I went from a 250 to a 350 and did not really notice a difference. I can't really see a benefit of a 350 over a 250. 350 just gives a higher GVWR. I have the factory 20" wheels on my 350 CC SB lariat, that may make it sit up a little higher than a chevy with smaller rims. Most guys around here only have 17-18" rims.


----------



## Pinky Demon (Jan 6, 2010)

A 350 will sit 2 in. higher in the rear. Same for the front I believe. Could be wrong about that. Has to do with spring blocks. 

Anyway, all Fords sit higher than their GMC counterparts. Just the nature of how they are built, and the fact that they have a real truck suspension up front.


----------



## Tony350 (Feb 6, 2010)

I think th e350s will sit higher than the 250s a little because the 350s come with 18 inch rims and the 250s have 17s, I don't think it is a great deal however a superduty will sit much higher than a gm plus th eframe is much higher than a gm.


----------



## ajordan193 (Dec 6, 2006)

The front end height all depends on the springs it comes with. Trucks with the snow plow prep springs will sit higher. So an F250 with the plow prep will sit the same as a F350. Most F250's have 17's stock where the F350's have 18's.

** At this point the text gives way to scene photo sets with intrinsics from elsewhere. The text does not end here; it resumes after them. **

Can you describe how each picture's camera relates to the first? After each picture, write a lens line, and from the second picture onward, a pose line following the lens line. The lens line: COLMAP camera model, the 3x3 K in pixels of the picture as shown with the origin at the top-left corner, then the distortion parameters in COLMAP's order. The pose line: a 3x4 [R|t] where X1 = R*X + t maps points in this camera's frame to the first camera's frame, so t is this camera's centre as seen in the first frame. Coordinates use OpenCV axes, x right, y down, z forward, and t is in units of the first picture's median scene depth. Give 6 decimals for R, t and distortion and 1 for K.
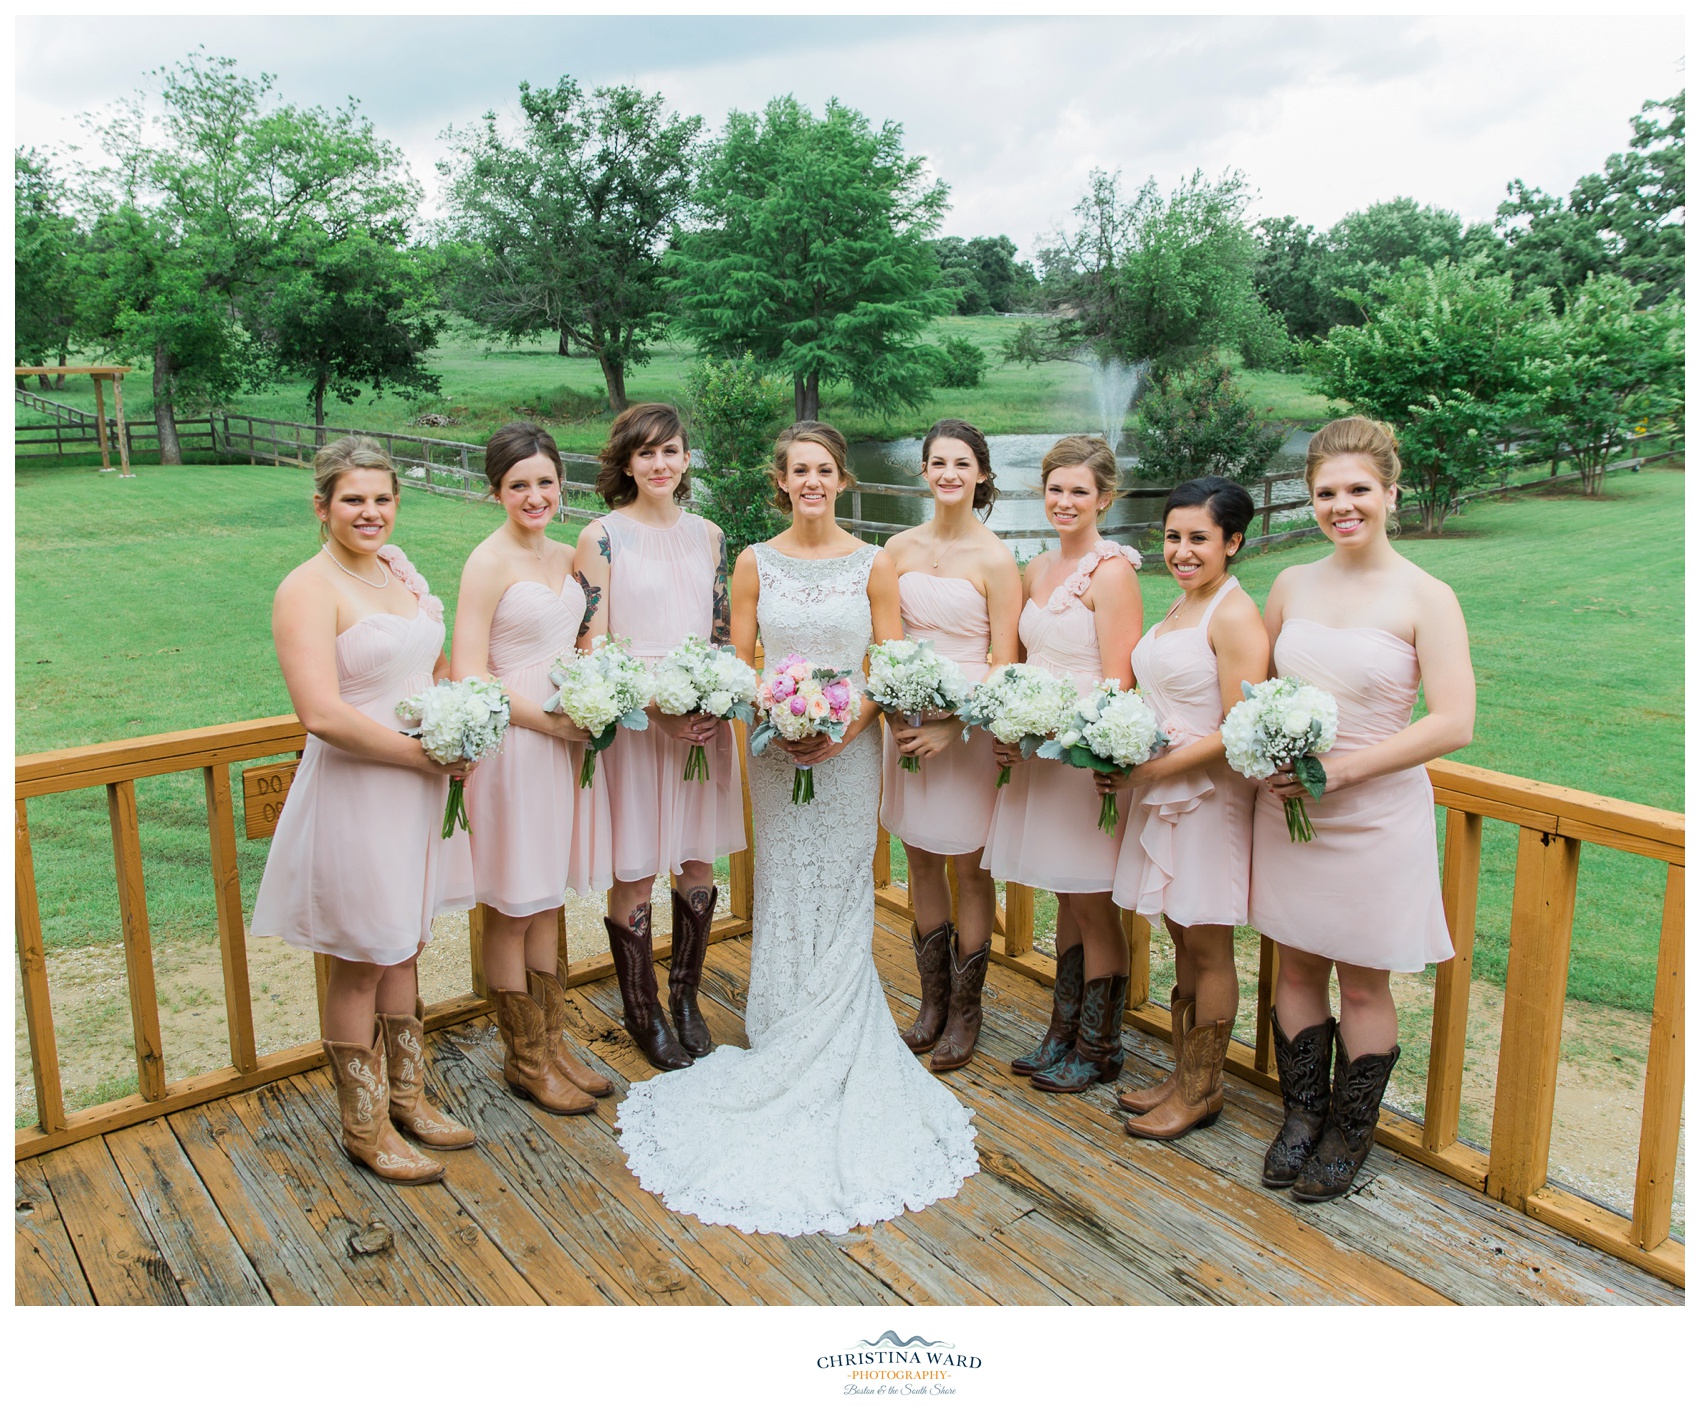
lens RADIAL K [[1436.6, 0, 843.1], [0, 1436.6, 627.1], [0, 0, 1]] dist [0.003801, 0.007716]
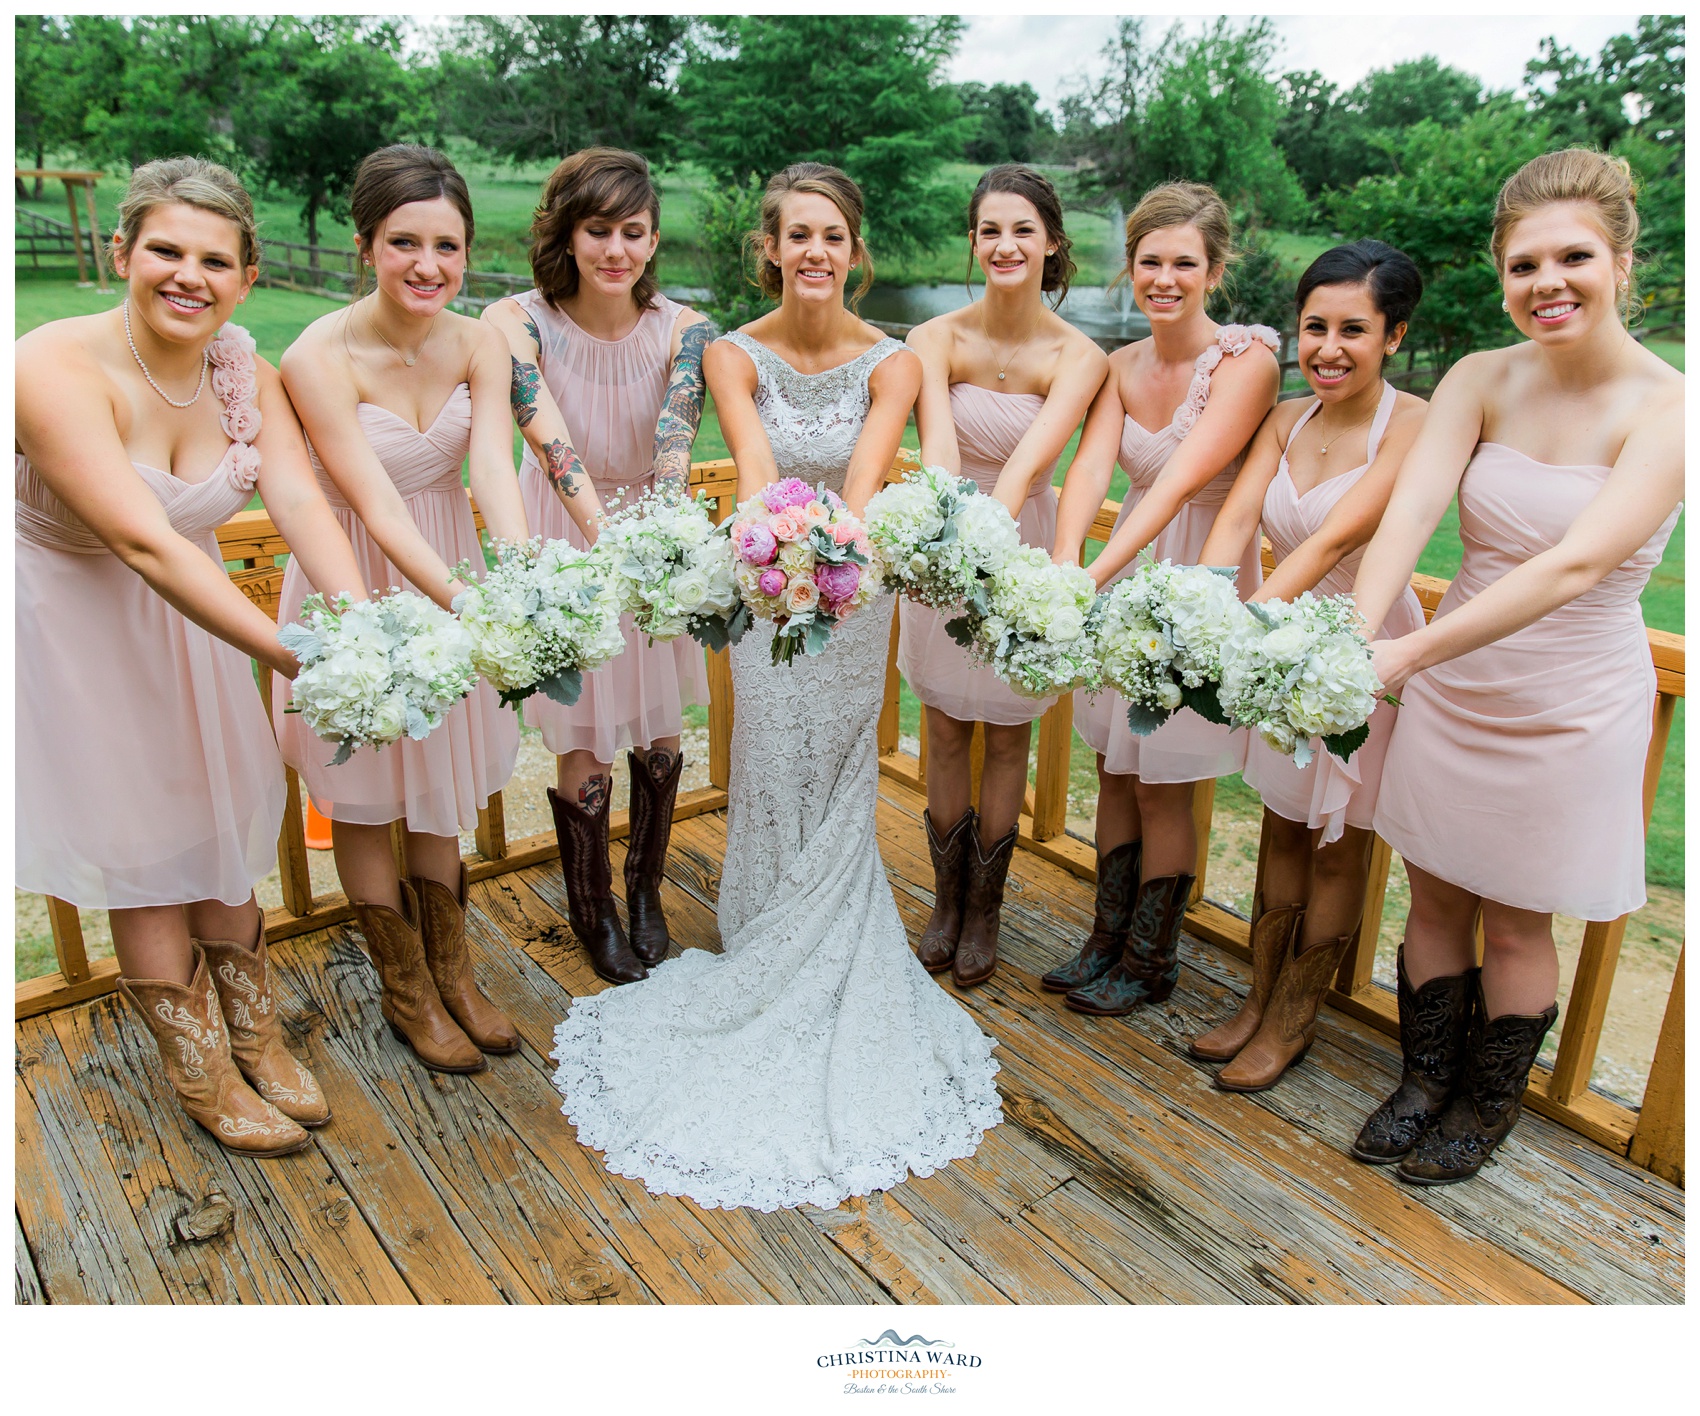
lens RADIAL K [[1353.1, 0, 921.3], [0, 1353.1, 671.7], [0, 0, 1]] dist [0.008206, 0.001346]
pose [[0.998361, 0.022184, 0.052759, 0.003537], [-0.029286, 0.990014, 0.137894, 0.024646], [-0.049173, -0.139213, 0.989041, 0.253589]]
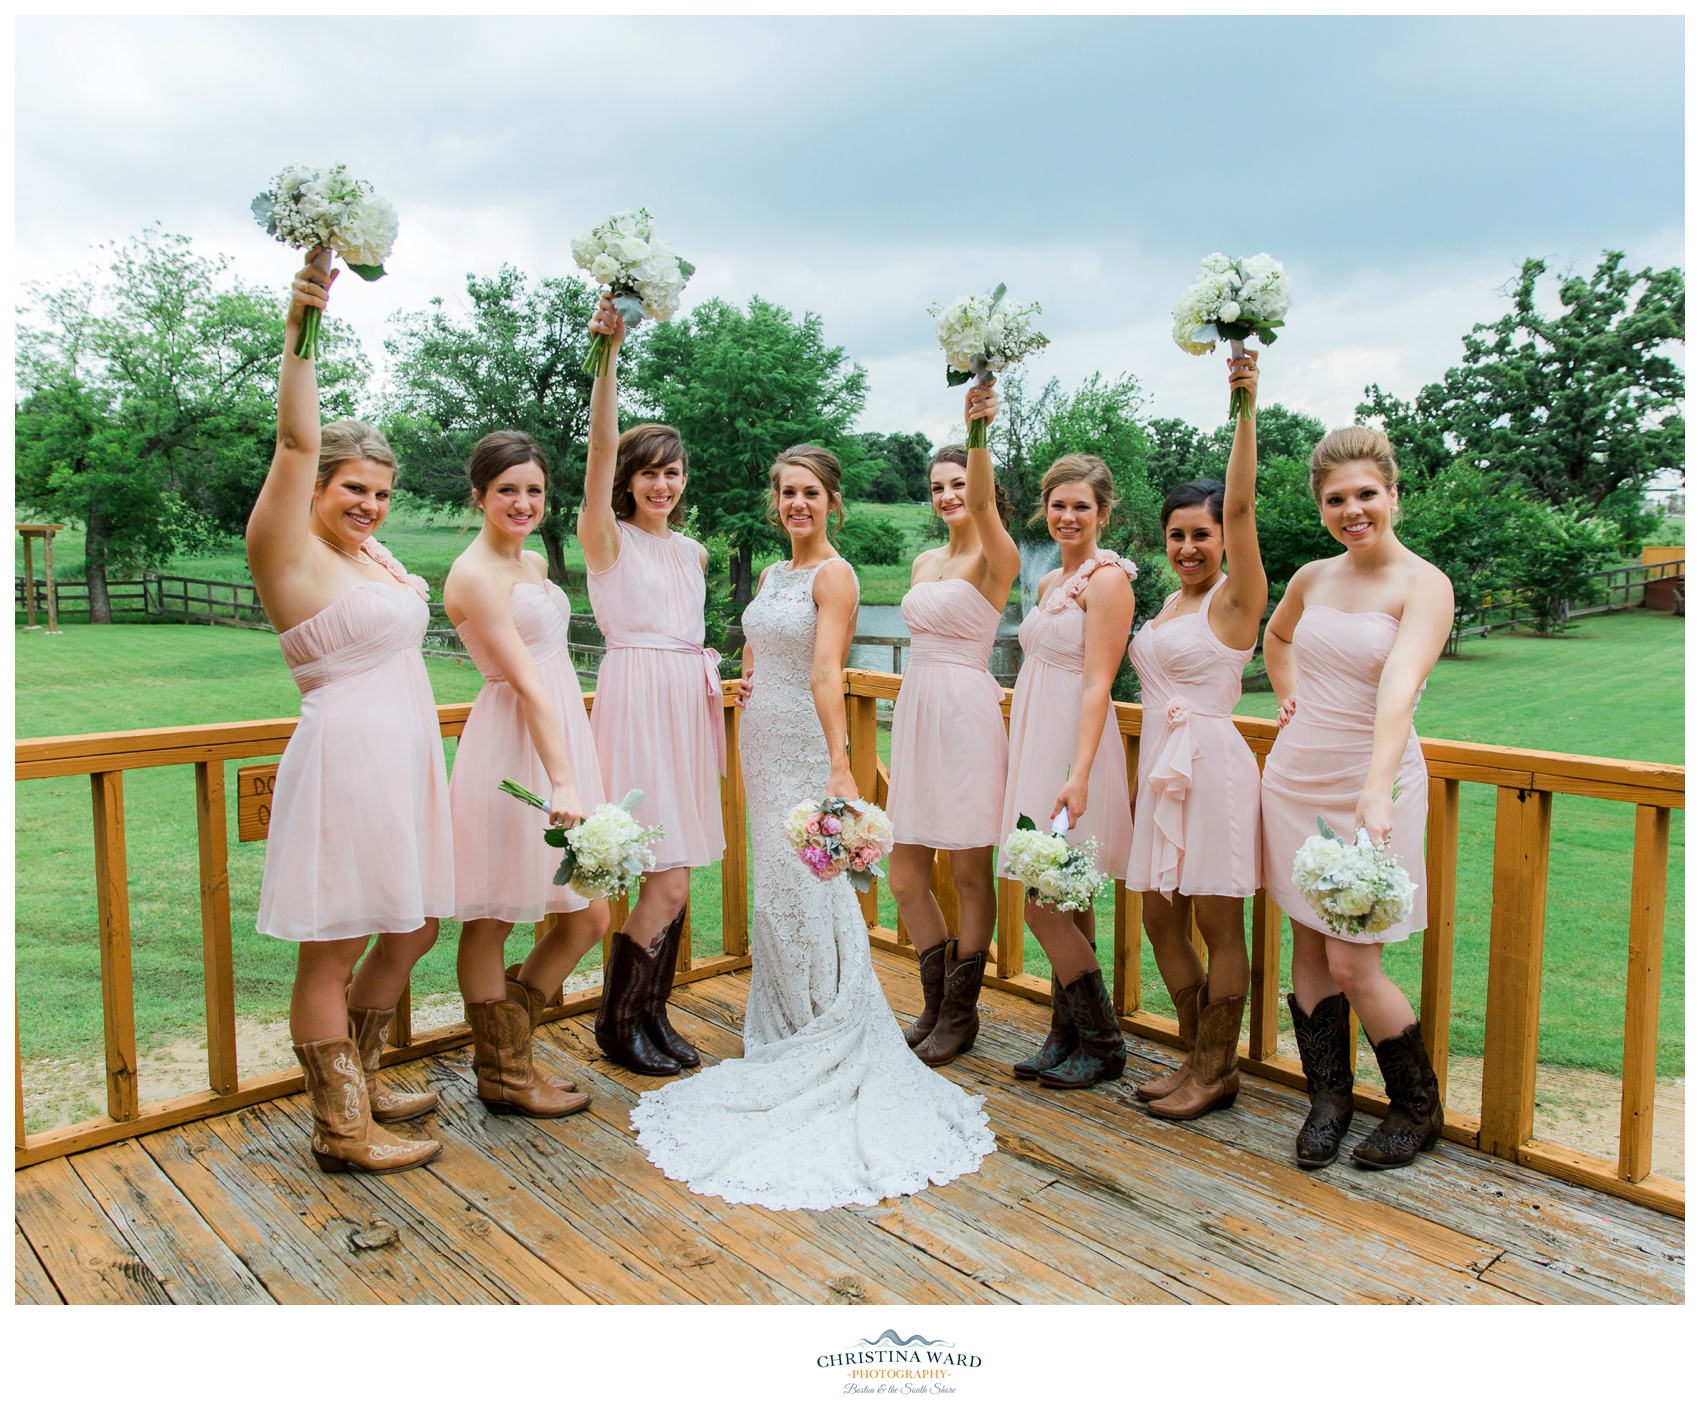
lens RADIAL K [[1353.1, 0, 921.3], [0, 1353.1, 671.7], [0, 0, 1]] dist [0.008206, 0.001346]
pose [[0.993177, 0.003387, 0.116563, -0.060778], [0.008450, 0.994860, -0.100905, 0.119998], [-0.116306, 0.101202, 0.988044, 0.030352]]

The rear ends differ by the use of different blocks and the springs on the F350 i believe have an extra leaf compared to the F250.


----------



## swtiih (Nov 30, 2008)

Unless Ford change something the F250 & 350 should be the same height provided they have they same options (plow prep).


----------



## blueline38 (Dec 22, 2007)

*f250 vs f350*

I have been looking at trucks and the 350's are higher in the rear. The larger springs allow for more payload and subsequently less sag. Compare them side by side and you will notice this. Additionally, the rim size means nothing. You can simply rap a lower profile tire around a larger rim and have the same ride height.


----------